Je me retournai. Léa se tenait toute intimidée entre les arbres. Je la trouvais radieuse, sans ses airs rachitiques et ses cheveux fillasses.
- Je..Je pourrais te parler après les cours ? Demanda-t-elle.
La sonnerie retentit.
Oliver m'envoya un baiser avant de partir ; Léa en resta déstabilisée, alors que moi j'étais juste désespéré.
- Ouais, t'inquiète, je t'attendrai.
* * *
- Bon, autant aller dans le vif du sujet : J'ai peur que Len se soit suicider.
Non. Ce n'était pas possible. Je le voyais encore rire et sourire avec moi, nous nous souhaitions un bonheur partagé.
- Non, non, c'est pas possible.
- Et pourquoi ça ne le serait pas ?
- Mais enfin Léa, comment peux-tu..
- Parce que je suis réaliste, Kuro. Len a un rapport étrange avec le suicide, et je.. C'est possible.
- Non, tellement de choses sont différentes à avant.
- Comment ça " à avant " ? Tu n'étais pas là avant, répliqua-t-elle, abrupte.
- Désolé de ne pas avoir connu Len à l'aube de sa naissance, mais je pense le connaître suffisamment pour affirmer que les choses ont changé.
- Il y a deux mois je t'ai demandé qui il était et tu avais tout faux.
- Et bien je me suis trompé ! Ça arrive à tout le monde de se tromper.

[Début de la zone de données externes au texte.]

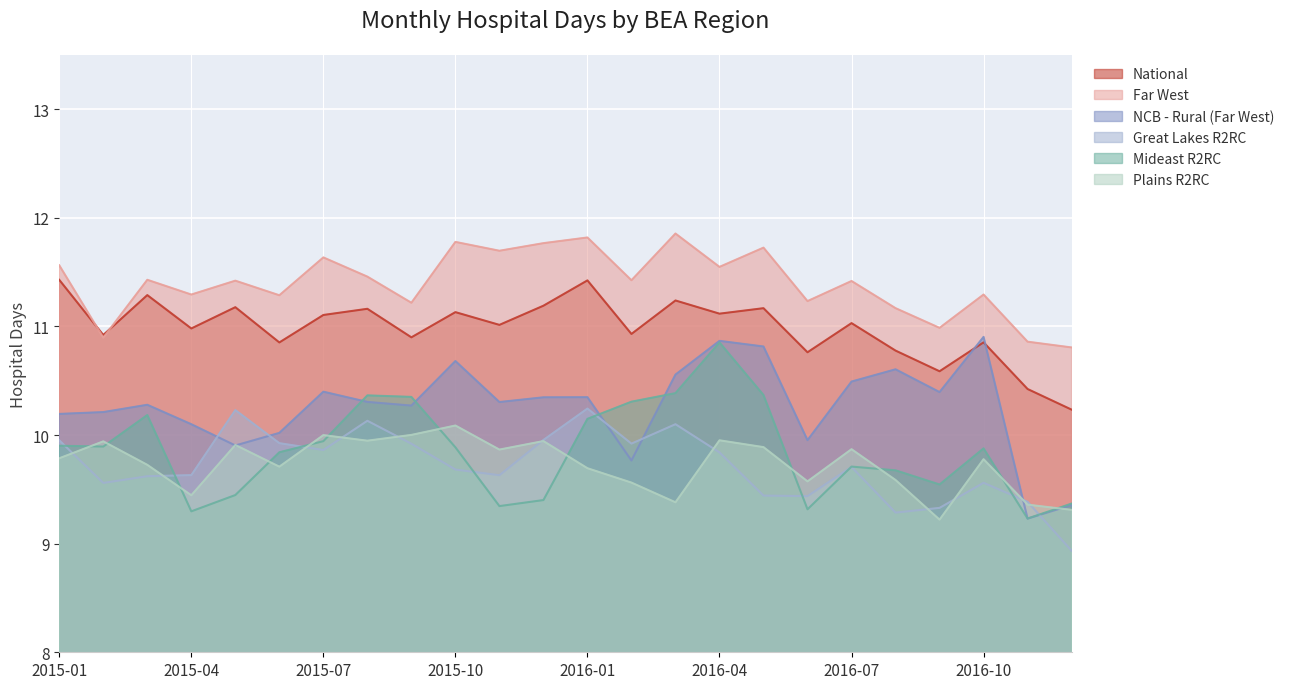

The Far West series shows 20.3 at 2016-01. True or false?

False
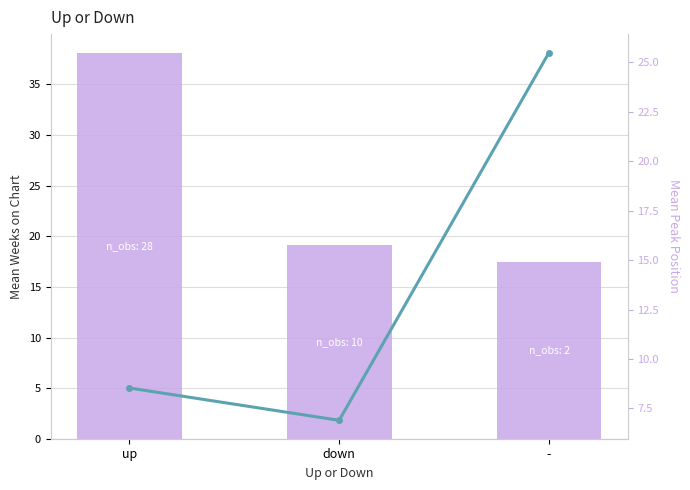

List the series in order of their overall mean, lowest first.

Mean Peak Position, Mean Weeks on Chart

J'ai été assez présent pour Len pour te dire à toi, à Karl, où à n'importe qui que j'ai le droit de faire partie de sa vie.
- Tu n'as pas conscience de-...
- J'ai parfaitement conscience de ce que ça implique !!

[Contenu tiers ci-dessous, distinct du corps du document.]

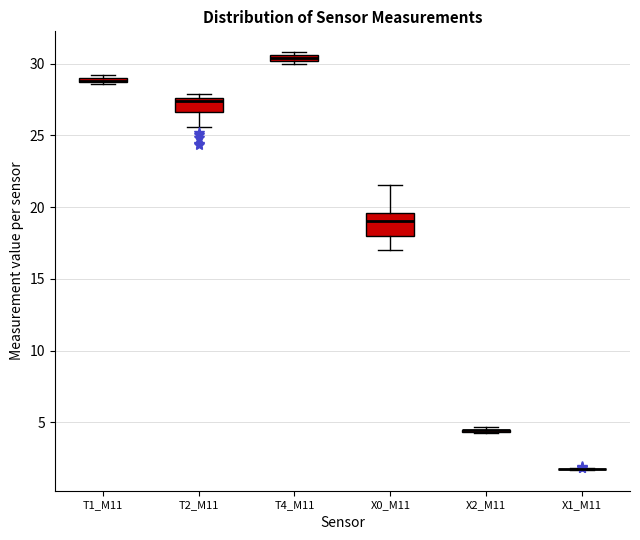

Which box is the tallest, from its lower edge to its upper edge?

X0_M11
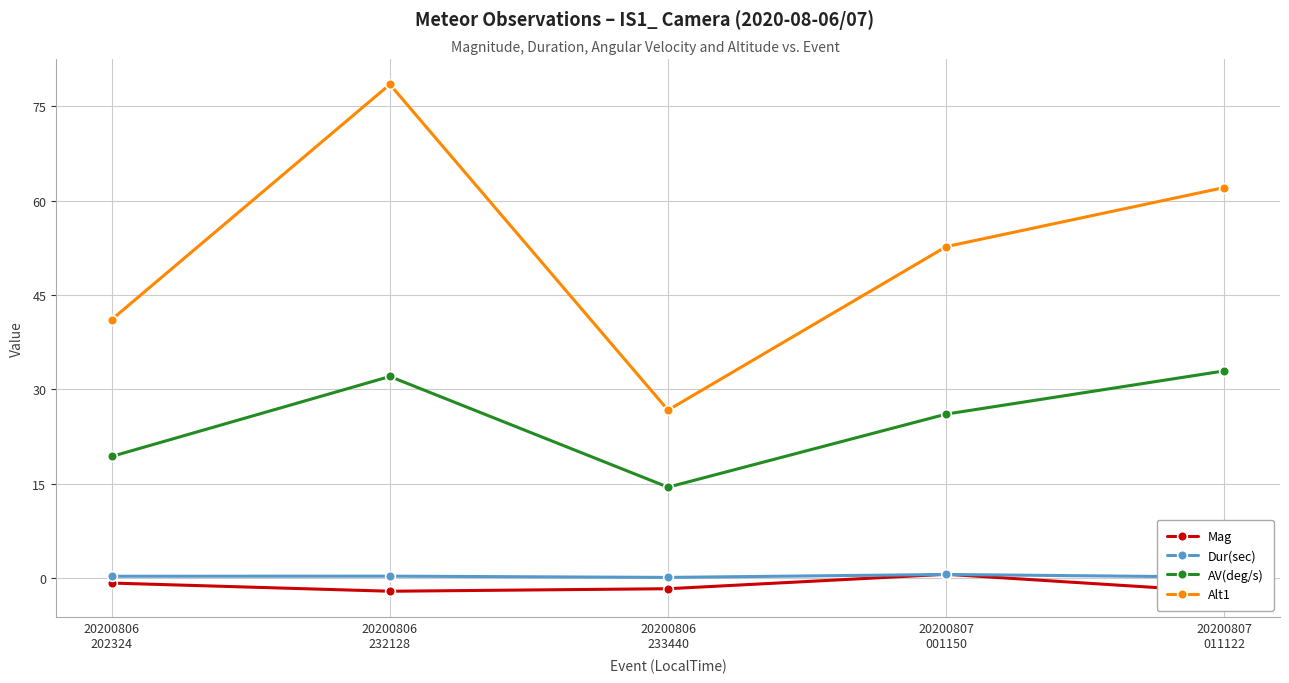

What is the difference between the highest and lowest values at 20200806
233440?

28.4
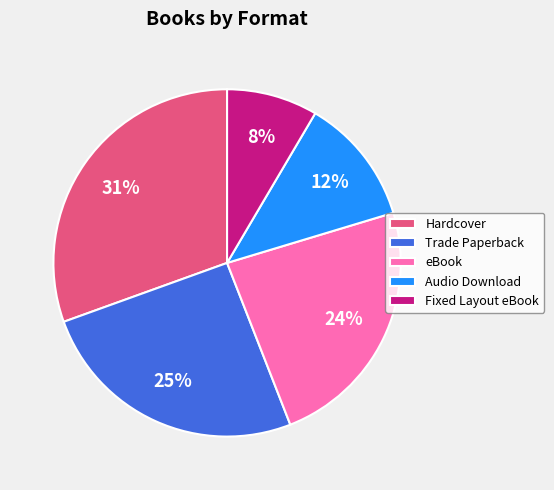

Rank the categories by value from highest to lowest.

Hardcover, Trade Paperback, eBook, Audio Download, Fixed Layout eBook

Quelques élèves se retournèrent sur moi. J'attendis que l'attention se dissipe.
- Je suis au courant de la souffrance que ça implique, tous les efforts à mettre en place pour ne pas craquer psychologiquement, repris-je. Mais à force de me répéter ça à tout bout de champ, vous avez peut être oublier de dire ce qui vous accroche à un gars comme lui.
- C'est juste pour lui éviter un énième abandon.
- Je pense que tu devrais plus insister sur le fait qu'il soit sincère, plein de bonne volonté, curieux et cultivé. Que violent, désagréable et insociable.
- Je.. Arrête de me donner des leçons, je sais ce que je fais.
- Sans vouloir te vexer, ça ne l'aide pas vraiment.
- Je l'ai bien plus aidé que n'importe qui !! Elle cria, les larmes yeux, démunie.
Ma remarque l'avait blessé droit au coeur, je regrettai, je faisais de la peine à n'importe qui. J'aurais mieux fait de me taire.
- Mais tu as raison, je me concentre trop sur le négatif, alors que Len est quelqu'un de bien, avoua-t-elle, penaude. Il faut dire que j'ai toujours peur de me rater, j'ai peur pour lui. C'est pour ça que je pense qu'il a pu se suicider.
- Allons le voir, ensemble, pour clarifier certaines choses. Après tout, nous sommes liés par le même pacte.
Je secouai ma main pour y faire référence.
Elle me sourit. Ça faisait du bien, un monde de sourire.